## WORK INSTRUCTION
An exact copy of all the data is the required output.

....

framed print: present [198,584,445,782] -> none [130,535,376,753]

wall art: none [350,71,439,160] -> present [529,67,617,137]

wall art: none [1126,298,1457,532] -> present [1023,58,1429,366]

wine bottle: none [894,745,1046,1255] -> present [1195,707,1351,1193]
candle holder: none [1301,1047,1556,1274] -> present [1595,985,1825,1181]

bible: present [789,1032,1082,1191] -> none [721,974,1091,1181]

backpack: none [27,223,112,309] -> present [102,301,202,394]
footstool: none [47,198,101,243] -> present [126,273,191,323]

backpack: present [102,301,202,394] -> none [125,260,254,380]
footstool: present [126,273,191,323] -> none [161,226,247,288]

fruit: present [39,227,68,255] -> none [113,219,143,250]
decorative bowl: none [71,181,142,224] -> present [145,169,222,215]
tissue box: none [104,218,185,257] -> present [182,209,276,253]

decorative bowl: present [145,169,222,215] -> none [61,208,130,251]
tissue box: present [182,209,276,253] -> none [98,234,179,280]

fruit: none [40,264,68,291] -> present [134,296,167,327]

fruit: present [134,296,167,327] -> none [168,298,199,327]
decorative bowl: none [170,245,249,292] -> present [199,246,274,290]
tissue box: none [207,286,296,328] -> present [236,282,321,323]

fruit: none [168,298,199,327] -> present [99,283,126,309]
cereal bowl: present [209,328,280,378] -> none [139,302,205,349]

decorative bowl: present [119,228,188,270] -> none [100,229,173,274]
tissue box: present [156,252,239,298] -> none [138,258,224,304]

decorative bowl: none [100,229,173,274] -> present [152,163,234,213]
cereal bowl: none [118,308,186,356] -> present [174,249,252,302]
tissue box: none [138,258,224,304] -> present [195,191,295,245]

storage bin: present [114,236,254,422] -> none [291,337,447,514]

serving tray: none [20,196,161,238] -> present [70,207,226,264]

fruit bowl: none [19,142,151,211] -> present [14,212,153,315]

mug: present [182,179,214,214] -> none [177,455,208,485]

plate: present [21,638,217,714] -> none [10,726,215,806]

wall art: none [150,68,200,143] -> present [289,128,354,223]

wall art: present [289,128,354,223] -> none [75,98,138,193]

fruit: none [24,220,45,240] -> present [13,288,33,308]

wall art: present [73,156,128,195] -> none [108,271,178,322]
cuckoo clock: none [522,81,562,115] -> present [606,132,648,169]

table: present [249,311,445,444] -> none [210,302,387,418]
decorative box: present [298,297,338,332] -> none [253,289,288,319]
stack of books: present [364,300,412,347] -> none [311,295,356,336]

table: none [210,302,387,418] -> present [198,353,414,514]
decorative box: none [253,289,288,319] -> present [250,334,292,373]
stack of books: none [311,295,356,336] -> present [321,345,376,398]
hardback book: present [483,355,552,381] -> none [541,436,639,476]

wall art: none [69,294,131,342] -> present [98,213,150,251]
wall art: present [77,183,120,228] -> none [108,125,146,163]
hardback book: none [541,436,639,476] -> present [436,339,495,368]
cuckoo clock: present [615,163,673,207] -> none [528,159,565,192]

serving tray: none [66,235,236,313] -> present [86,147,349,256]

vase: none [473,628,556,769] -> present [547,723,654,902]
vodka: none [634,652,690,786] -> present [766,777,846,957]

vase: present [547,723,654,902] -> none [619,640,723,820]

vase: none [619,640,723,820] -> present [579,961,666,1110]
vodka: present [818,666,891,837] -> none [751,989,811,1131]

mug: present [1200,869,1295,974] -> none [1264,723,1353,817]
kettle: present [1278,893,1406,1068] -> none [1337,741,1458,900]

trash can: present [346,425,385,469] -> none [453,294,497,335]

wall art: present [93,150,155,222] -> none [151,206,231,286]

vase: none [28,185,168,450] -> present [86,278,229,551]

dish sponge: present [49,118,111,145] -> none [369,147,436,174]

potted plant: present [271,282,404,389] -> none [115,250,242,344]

....

## YOUR SOLUTION
framed print: present [198,584,445,782] -> none [130,535,376,753]

wall art: none [350,71,439,160] -> present [529,67,617,137]

wall art: none [1126,298,1457,532] -> present [1023,58,1429,366]

wine bottle: none [894,745,1046,1255] -> present [1195,707,1351,1193]
candle holder: none [1301,1047,1556,1274] -> present [1595,985,1825,1181]

bible: present [789,1032,1082,1191] -> none [721,974,1091,1181]

backpack: none [27,223,112,309] -> present [102,301,202,394]
footstool: none [47,198,101,243] -> present [126,273,191,323]

backpack: present [102,301,202,394] -> none [125,260,254,380]
footstool: present [126,273,191,323] -> none [161,226,247,288]

fruit: present [39,227,68,255] -> none [113,219,143,250]
decorative bowl: none [71,181,142,224] -> present [145,169,222,215]
tissue box: none [104,218,185,257] -> present [182,209,276,253]

decorative bowl: present [145,169,222,215] -> none [61,208,130,251]
tissue box: present [182,209,276,253] -> none [98,234,179,280]

fruit: none [40,264,68,291] -> present [134,296,167,327]

fruit: present [134,296,167,327] -> none [168,298,199,327]
decorative bowl: none [170,245,249,292] -> present [199,246,274,290]
tissue box: none [207,286,296,328] -> present [236,282,321,323]

fruit: none [168,298,199,327] -> present [99,283,126,309]
cereal bowl: present [209,328,280,378] -> none [139,302,205,349]

decorative bowl: present [119,228,188,270] -> none [100,229,173,274]
tissue box: present [156,252,239,298] -> none [138,258,224,304]

decorative bowl: none [100,229,173,274] -> present [152,163,234,213]
cereal bowl: none [118,308,186,356] -> present [174,249,252,302]
tissue box: none [138,258,224,304] -> present [195,191,295,245]

storage bin: present [114,236,254,422] -> none [291,337,447,514]

serving tray: none [20,196,161,238] -> present [70,207,226,264]

fruit bowl: none [19,142,151,211] -> present [14,212,153,315]

mug: present [182,179,214,214] -> none [177,455,208,485]

plate: present [21,638,217,714] -> none [10,726,215,806]

wall art: none [150,68,200,143] -> present [289,128,354,223]

wall art: present [289,128,354,223] -> none [75,98,138,193]

fruit: none [24,220,45,240] -> present [13,288,33,308]

wall art: present [73,156,128,195] -> none [108,271,178,322]
cuckoo clock: none [522,81,562,115] -> present [606,132,648,169]

table: present [249,311,445,444] -> none [210,302,387,418]
decorative box: present [298,297,338,332] -> none [253,289,288,319]
stack of books: present [364,300,412,347] -> none [311,295,356,336]

table: none [210,302,387,418] -> present [198,353,414,514]
decorative box: none [253,289,288,319] -> present [250,334,292,373]
stack of books: none [311,295,356,336] -> present [321,345,376,398]
hardback book: present [483,355,552,381] -> none [541,436,639,476]

wall art: none [69,294,131,342] -> present [98,213,150,251]
wall art: present [77,183,120,228] -> none [108,125,146,163]
hardback book: none [541,436,639,476] -> present [436,339,495,368]
cuckoo clock: present [615,163,673,207] -> none [528,159,565,192]

serving tray: none [66,235,236,313] -> present [86,147,349,256]

vase: none [473,628,556,769] -> present [547,723,654,902]
vodka: none [634,652,690,786] -> present [766,777,846,957]

vase: present [547,723,654,902] -> none [619,640,723,820]

vase: none [619,640,723,820] -> present [579,961,666,1110]
vodka: present [818,666,891,837] -> none [751,989,811,1131]

mug: present [1200,869,1295,974] -> none [1264,723,1353,817]
kettle: present [1278,893,1406,1068] -> none [1337,741,1458,900]

trash can: present [346,425,385,469] -> none [453,294,497,335]

wall art: present [93,150,155,222] -> none [151,206,231,286]

vase: none [28,185,168,450] -> present [86,278,229,551]

dish sponge: present [49,118,111,145] -> none [369,147,436,174]

potted plant: present [271,282,404,389] -> none [115,250,242,344]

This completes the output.